**WRITTEN TASK**
Write out every line of each item below, keeping each character unchanged.
--- DATA SUPPLIED Enclosed Below ---
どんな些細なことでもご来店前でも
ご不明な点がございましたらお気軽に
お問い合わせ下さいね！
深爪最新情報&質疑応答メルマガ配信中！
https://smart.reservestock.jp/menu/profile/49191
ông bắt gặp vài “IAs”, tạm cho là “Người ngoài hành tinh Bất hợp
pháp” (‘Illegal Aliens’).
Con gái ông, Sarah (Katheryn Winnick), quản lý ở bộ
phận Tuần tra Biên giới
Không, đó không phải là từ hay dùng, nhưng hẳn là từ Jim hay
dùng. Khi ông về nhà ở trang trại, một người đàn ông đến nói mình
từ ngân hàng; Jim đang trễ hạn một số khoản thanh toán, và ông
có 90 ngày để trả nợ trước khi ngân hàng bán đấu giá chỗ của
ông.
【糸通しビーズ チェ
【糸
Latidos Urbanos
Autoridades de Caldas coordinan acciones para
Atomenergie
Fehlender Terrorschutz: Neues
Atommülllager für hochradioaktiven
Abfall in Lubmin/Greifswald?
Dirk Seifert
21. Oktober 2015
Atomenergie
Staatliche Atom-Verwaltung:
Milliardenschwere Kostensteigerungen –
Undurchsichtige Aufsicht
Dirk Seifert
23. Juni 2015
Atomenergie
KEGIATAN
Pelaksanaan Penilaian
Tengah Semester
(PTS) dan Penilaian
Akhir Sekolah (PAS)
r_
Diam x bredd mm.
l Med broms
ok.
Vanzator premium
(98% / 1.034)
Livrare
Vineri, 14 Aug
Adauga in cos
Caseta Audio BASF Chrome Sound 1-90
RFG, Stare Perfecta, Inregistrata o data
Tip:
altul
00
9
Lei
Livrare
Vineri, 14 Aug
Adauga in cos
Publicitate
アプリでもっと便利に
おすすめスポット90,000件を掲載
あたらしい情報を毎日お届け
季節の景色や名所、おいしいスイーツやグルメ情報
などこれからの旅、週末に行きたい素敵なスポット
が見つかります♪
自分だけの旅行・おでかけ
--- End of Enclosed DATA SUPPLIED ---
**EXERCISE OUTPUT**
どんな些細なことでもご来店前でも
ご不明な点がございましたらお気軽に
お問い合わせ下さいね！
深爪最新情報&質疑応答メルマガ配信中！
https://smart.reservestock.jp/menu/profile/49191
ông bắt gặp vài “IAs”, tạm cho là “Người ngoài hành tinh Bất hợp
pháp” (‘Illegal Aliens’).
Con gái ông, Sarah (Katheryn Winnick), quản lý ở bộ
phận Tuần tra Biên giới
Không, đó không phải là từ hay dùng, nhưng hẳn là từ Jim hay
dùng. Khi ông về nhà ở trang trại, một người đàn ông đến nói mình
từ ngân hàng; Jim đang trễ hạn một số khoản thanh toán, và ông
có 90 ngày để trả nợ trước khi ngân hàng bán đấu giá chỗ của
ông.
【糸通しビーズ チェ
【糸
Latidos Urbanos
Autoridades de Caldas coordinan acciones para
Atomenergie
Fehlender Terrorschutz: Neues
Atommülllager für hochradioaktiven
Abfall in Lubmin/Greifswald?
Dirk Seifert
21. Oktober 2015
Atomenergie
Staatliche Atom-Verwaltung:
Milliardenschwere Kostensteigerungen –
Undurchsichtige Aufsicht
Dirk Seifert
23. Juni 2015
Atomenergie
KEGIATAN
Pelaksanaan Penilaian
Tengah Semester
(PTS) dan Penilaian
Akhir Sekolah (PAS)
r_
Diam x bredd mm.
l Med broms
ok.
Vanzator premium
(98% / 1.034)
Livrare
Vineri, 14 Aug
Adauga in cos
Caseta Audio BASF Chrome Sound 1-90
RFG, Stare Perfecta, Inregistrata o data
Tip:
altul
00
9
Lei
Livrare
Vineri, 14 Aug
Adauga in cos
Publicitate
アプリでもっと便利に
おすすめスポット90,000件を掲載
あたらしい情報を毎日お届け
季節の景色や名所、おいしいスイーツやグルメ情報
などこれからの旅、週末に行きたい素敵なスポット
が見つかります♪
自分だけの旅行・おでかけ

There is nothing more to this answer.